Après quelques incartades du côté de Trenet (un album de reprises sorti l’été dernier), Benjamin Biolay revient à la composition et signe un retour aussi attendu que réussi avec Palermo Hollywood.
On commençait à perdre le goût de l’attente pour Benjamin Biolay. Il faut dire que son dernier album de chansons originales, « Vengeance« , avait malheureusement diminué l’attachement porté à l’originaire de Villefranche-sur-Saône. Recueil de chansons trop radiophoniques, exagérément constitué de collaborations. Surtout, on y perdait ce sentiment d’unicité, constitutif des grands albums que sont « Rose Kennedy« , « Négatif » ou bien sûr « La Superbe« . Cette manière très propre à l’auteur d’agencer un album autour d’une trame souterraine, de sorte à créer entre chaque chanson une écoute sophistiquée, symbolique et changeante.
C’est de nouveau le cas avec « Palermo Hollywood », écrit et enregistré entre Paris et Buenos Aires. La trame centrale y est l’Argentine, ses quartiers cosmopolites et sa culture de la danse, du football, de la sensualité.

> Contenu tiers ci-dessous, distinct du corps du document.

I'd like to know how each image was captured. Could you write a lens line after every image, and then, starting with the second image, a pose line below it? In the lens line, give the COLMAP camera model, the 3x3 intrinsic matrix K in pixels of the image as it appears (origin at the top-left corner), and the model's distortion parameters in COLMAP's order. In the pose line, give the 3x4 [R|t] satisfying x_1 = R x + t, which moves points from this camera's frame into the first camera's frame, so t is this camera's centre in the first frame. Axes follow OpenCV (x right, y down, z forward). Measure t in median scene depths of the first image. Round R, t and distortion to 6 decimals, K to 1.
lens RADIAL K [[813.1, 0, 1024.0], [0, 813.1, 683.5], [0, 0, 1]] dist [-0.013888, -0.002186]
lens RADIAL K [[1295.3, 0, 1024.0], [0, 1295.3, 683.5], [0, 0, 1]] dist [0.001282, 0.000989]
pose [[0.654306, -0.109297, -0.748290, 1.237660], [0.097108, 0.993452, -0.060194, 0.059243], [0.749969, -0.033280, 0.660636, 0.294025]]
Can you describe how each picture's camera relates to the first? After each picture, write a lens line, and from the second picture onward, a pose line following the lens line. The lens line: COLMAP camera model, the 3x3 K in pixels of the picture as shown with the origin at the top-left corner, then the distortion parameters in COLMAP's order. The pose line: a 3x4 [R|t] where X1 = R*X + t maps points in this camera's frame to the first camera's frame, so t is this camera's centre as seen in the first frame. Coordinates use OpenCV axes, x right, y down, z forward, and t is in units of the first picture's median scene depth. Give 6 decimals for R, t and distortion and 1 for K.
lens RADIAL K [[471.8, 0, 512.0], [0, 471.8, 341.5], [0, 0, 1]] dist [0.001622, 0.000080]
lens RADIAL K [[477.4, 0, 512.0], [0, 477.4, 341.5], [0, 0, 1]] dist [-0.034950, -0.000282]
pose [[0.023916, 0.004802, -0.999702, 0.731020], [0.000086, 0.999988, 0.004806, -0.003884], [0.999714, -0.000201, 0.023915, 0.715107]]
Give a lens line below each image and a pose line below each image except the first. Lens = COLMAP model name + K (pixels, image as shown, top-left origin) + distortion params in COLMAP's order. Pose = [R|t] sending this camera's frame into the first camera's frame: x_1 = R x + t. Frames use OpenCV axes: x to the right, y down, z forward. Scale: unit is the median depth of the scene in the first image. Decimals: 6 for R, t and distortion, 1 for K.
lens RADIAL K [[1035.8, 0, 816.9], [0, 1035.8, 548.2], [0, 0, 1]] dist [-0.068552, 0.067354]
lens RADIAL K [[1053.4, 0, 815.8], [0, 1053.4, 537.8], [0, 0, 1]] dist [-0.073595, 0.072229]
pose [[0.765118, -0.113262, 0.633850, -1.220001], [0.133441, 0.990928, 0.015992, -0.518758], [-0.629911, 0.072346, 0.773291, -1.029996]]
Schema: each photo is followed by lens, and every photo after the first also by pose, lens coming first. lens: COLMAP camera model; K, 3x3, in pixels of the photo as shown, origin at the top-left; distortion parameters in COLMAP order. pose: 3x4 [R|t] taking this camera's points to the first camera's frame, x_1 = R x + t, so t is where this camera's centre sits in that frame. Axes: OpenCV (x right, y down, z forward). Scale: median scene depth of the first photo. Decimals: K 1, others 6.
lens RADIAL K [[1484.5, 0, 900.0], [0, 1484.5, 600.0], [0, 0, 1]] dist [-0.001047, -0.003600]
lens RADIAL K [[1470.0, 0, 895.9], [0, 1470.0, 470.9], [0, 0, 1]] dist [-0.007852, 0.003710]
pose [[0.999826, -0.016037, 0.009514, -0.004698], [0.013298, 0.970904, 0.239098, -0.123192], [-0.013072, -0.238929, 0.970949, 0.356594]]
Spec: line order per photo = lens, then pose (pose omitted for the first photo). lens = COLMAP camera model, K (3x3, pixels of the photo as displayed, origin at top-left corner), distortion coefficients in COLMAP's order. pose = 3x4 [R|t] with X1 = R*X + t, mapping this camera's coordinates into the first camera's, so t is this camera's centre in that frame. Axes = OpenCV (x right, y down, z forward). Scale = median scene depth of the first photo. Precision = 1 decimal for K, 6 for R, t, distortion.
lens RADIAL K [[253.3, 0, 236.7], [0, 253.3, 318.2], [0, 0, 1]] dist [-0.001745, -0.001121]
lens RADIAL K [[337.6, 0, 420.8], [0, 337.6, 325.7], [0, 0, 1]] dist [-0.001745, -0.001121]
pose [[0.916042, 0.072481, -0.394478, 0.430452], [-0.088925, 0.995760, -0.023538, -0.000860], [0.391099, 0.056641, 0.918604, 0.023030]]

Environnement de déambulation et d’introspection pour le chanteur, comme l’illustrent les clips de « Miss Miss » ou « La Débandade ».
Et si l’on retrouve, dès le titre d’ouverture, les traits caractéristiques de l’auteur (mélancolie, egotrip et orchestrations grandiloquentes, pour être caricatural), on est surpris par l’irrigation profonde de l’Argentine dans la forme musicale. Bien plus qu’un exercice de style, « Palermo Hollywood » se déroule comme la bande-son d’une admiration profonde pour la culture sud-américaine. Les arrangements de cordes bien connus de l’auteur se mêlent à de surprenants motifs reggae, la pop se métisse avec le tango, et de nombreux paysages sonores illustrent la vie nocturne du quartier de Palermo, où Biolay a composé une grande partie des titres. Ainsi le très sensuel « Palermo Queen », ode séductive invoquant les night-clubs de Buenos Aires ; l’instrumental et classieux « Borges Futbol Club », qui utilise en fond sonore les commentaires du match de foot historique Argentine-Angleterre, ou encore « La Noche Ya No Existe », titre assumant complètement son caractère rock latino, loin de l’image parfois austère que l’on prête au chanteur.
Encore moins déguisée qu’à l’accoutumée, la dimension cinématographique des arrangements est très présente sur l’album, qui comporte de superbes plages musicales (« Borges Futbol Club » et surtout « Yokoonomatopea », avec la lecture d’un poème de Borges). On décèle également certains rappels à des albums antérieurs, et notamment à « Trash Yéyé » pour les arrangements d’instruments à vent (« Borges Futbol Club », qui n’est pas sans rappeler le très exotique « Cactus Concerto »), révélateurs de l’admiration pour Ennio Morricone et les grands compositeurs de musique de films.
Les paroles réservent elles aussi de charmantes surprises, comme ce « Miss Miss », proche du « Miss Catastrophe » de « la Superbe », et symptomatique de l’exigence formelle de l’auteur dans l’écriture. De manière très anglo-saxonne, les textes mêlent à un champ lexical soutenu des images plus frontales, participant au caractère toujours très antagoniste des paroles (ce jeu permanent entre l’observation et l’allusion, entre la délicatesse des inspirations littéraires et la spontanéïté du langage de rue). « Ballade Française », pièce conclusive de l’album, s’attarde sur une métrique admirable et une sensibilité poétique très gainsbourienne, sans toutefois ronger le frein de ses influences. On notera également tout l’art de la citation dont Biolay est capable, avec l’évocation discrète mais impeccable de « La Ballade de Melody Nelson » sur l’instrumental « Borges Futbol Club ».
Et même si quelques facilités délient l’ensemble de l’album (« Pas d’Ici », qui rappelle brièvement les travers de « Vengeance », et quelques lourdeurs évitables dans le fond), il est évident que Biolay, de nouveau, renoue avec l’exigence de la forme, en assumant une expression plus lumineuse qu’autrefois. Comme « Trash Yéyé » ou « A l’Origine« , Palermo Hollywood est un vaste tableau d’impressions intimes et formelles. Mais contrairement à ces derniers, le caractère précieux, voire capricieux des orchestrations est devenu plus discret, écarté par l’ouverture à des styles musicaux variés et moins étroits. Heureux résultat, qui permet de prolonger (enfin) l’étoffe de « La Superbe », en ouvrant encore un peu plus les sillons d’une discographie toujours plus exigeante et dense.